Ebbene, nei confronti di questa molteplicità di vedute, la pronuncia delle Sezioni Unite del 2017 ha avuto una portata dirompente.

Innanzitutto, la Corte, passando innanzitutto in rassegna i vari orientamenti giurisprudenziali, ha ritenuto priva di fondamento l’orientamento giurisprudenziale, teso a limitare l’efficacia della norma di interpretazione autentica alla sola sanzione penale e alla sanzione civile della gratuità del mutuo, e ha concluso per l’unitarietà del fenomeno usurario: tanto è configurabile un illecito civile in quanto sia configurabile la violazione dell’art. 644 c.p., alla luce della norma di interpretazione autentica.

Successivamente, con riferimento all’illiceità della pretesa con conseguente violazione del canone di buona fede, sostenuta dal terzo orientamento sulla base del meccanismo della sostituzione automatica del tasso convenzionale, le Sezioni Unite hanno stabilito che la parte che pretende il pagamento di interessi, seppur divenuti superiori al tasso soglia in un momento successivo, sta correttamente esercitando i propri diritti scaturenti dal contratto. Pertanto, va esclusa la violazione del principio di buona fede oggettiva nell’esecuzione dei contratti in caso di pretesa di pagamento di interessi a un tasso divenuto superiore al tasso soglia: si può incorrere in tale violazione solo qualora tale diritto venga esercitato in concreto con modalità scorrette.

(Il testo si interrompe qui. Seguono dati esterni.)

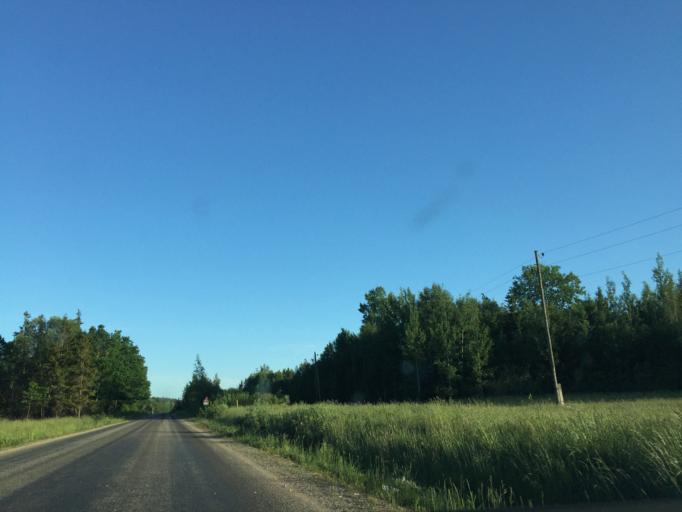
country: LV
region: Broceni
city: Broceni
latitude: 56.7134
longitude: 22.5022
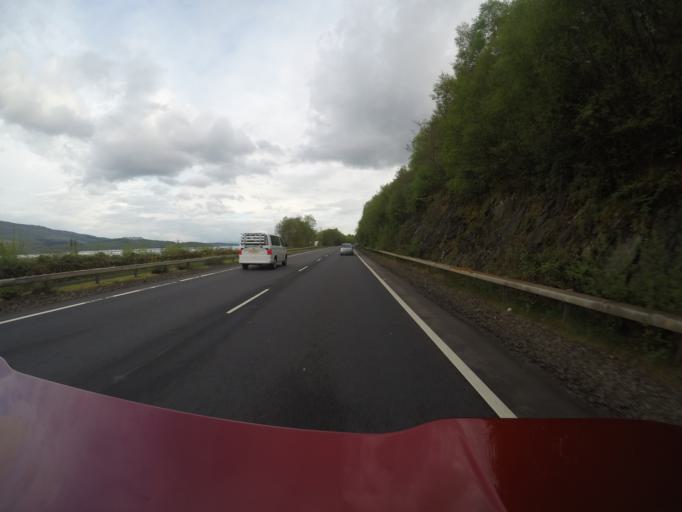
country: GB
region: Scotland
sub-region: Argyll and Bute
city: Helensburgh
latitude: 56.1404
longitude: -4.6614
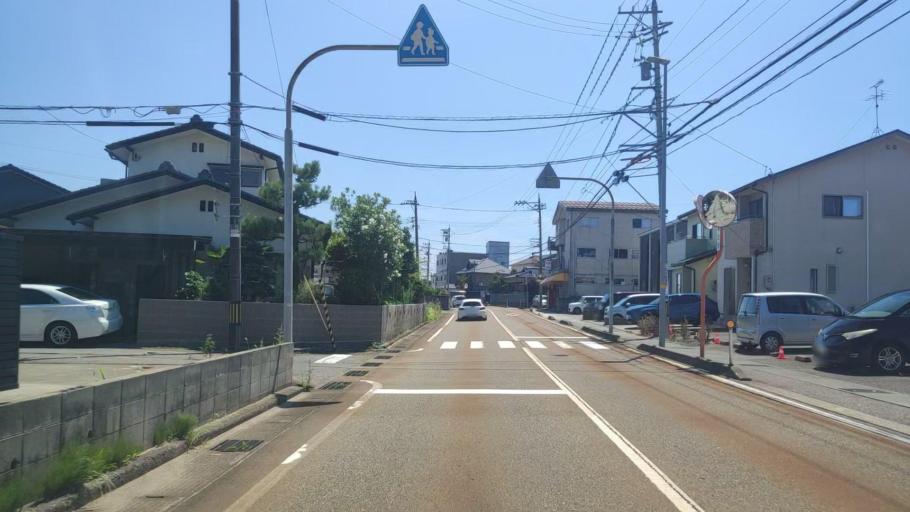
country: JP
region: Ishikawa
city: Kanazawa-shi
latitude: 36.6419
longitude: 136.6425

Pertanto, la Corte, avvallando quanto sostenuto dal primo orientamento, ha dichiarato che l’eventuale usurarietà sopravvenuta dei tassi di interesse pattuiti, con specifico riferimento ai contratti di mutuo, non possa comportare la nullità o inefficacia della clausola di determinazione del tasso degli interessi stipulata anteriormente all’entrata in vigore della riforma del 1996 né la configurabilità del reato di usura. Secondo i giudici di legittimità, la negazione della configurabilità dell’usura sopravvenuta è la naturale conseguenza dell’applicazione della norma di interpretazione autentica dell’articolo 644 del codice penale e dell’art. 1815 comma 2 c.c.

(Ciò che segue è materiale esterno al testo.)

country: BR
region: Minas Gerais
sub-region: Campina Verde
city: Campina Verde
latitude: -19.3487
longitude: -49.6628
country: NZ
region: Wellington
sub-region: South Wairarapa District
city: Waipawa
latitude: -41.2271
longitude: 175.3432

Invero, atteso che ai fini della configurabilità del reato di usura art. 644 c.p. occorre considerare il momento della pattuizione degli interessi, indipendentemente da quello del loro pagamento, anche ai fini civili, conseguentemente, non potrà che rilevare solo l’usura originaria. Sul piano civile, infatti, l’ordinamento non prevede un autonomo divieto di usura, ma sancisce sanzioni accessorie e di completamento al divieto penale.